### TASK DESCRIPTION
Search the records for "SQUARE". Copy every line where it appears.

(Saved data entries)
*** Begin section ***
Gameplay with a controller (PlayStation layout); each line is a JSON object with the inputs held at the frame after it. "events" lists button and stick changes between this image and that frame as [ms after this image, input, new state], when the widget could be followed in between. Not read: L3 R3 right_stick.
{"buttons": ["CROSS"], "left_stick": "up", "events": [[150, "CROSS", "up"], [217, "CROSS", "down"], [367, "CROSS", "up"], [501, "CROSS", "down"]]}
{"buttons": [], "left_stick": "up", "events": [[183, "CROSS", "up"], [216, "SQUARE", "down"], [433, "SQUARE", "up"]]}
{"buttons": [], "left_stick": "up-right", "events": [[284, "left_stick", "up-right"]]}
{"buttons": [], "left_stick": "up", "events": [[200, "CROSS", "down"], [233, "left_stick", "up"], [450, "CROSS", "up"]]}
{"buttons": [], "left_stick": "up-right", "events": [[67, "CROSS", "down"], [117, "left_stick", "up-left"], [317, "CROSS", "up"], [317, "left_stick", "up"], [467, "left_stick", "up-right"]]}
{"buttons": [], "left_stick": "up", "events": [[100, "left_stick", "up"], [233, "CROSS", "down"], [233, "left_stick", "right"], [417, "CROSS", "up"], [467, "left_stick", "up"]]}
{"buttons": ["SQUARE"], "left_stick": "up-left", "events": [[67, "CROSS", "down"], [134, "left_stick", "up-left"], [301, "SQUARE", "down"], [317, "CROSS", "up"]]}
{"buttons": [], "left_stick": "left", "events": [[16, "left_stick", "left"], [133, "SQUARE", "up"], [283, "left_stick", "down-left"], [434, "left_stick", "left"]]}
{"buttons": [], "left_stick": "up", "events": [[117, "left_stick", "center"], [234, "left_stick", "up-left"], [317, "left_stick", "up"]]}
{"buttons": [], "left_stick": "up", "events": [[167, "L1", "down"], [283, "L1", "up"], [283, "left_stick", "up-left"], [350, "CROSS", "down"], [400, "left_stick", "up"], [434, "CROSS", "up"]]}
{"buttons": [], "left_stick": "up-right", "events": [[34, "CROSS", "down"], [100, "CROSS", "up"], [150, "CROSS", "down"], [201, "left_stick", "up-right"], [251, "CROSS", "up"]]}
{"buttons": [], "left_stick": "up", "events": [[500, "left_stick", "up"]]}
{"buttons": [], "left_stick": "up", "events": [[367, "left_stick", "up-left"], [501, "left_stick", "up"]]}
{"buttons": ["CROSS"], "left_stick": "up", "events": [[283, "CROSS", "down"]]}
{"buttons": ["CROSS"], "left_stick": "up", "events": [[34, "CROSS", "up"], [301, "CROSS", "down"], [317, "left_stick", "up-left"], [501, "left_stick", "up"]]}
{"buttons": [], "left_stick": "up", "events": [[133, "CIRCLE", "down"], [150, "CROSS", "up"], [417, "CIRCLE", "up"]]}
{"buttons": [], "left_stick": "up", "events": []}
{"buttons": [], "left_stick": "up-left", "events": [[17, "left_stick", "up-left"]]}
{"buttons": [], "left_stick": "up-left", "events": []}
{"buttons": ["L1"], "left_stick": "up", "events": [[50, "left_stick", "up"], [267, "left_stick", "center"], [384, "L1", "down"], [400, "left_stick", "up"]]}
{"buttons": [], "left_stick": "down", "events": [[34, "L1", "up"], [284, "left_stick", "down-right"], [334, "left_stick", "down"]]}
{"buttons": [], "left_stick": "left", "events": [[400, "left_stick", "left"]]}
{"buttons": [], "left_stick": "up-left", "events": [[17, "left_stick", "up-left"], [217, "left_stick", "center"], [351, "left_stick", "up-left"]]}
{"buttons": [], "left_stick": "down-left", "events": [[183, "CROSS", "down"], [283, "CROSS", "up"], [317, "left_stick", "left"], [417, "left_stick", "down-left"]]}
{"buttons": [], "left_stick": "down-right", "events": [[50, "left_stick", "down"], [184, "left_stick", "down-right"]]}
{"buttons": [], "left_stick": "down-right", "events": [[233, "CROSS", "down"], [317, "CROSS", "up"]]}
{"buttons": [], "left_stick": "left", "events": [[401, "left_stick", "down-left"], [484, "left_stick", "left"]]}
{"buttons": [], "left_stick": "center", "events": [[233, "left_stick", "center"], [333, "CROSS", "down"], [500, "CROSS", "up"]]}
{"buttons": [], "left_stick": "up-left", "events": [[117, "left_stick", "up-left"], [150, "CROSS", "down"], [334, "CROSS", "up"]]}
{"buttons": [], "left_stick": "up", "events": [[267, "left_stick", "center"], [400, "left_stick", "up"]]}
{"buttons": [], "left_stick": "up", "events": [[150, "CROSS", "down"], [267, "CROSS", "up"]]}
*** End section ***
### TASK RESPONSE
{"buttons": [], "left_stick": "up", "events": [[183, "CROSS", "up"], [216, "SQUARE", "down"], [433, "SQUARE", "up"]]}
{"buttons": ["SQUARE"], "left_stick": "up-left", "events": [[67, "CROSS", "down"], [134, "left_stick", "up-left"], [301, "SQUARE", "down"], [317, "CROSS", "up"]]}
{"buttons": [], "left_stick": "left", "events": [[16, "left_stick", "left"], [133, "SQUARE", "up"], [283, "left_stick", "down-left"], [434, "left_stick", "left"]]}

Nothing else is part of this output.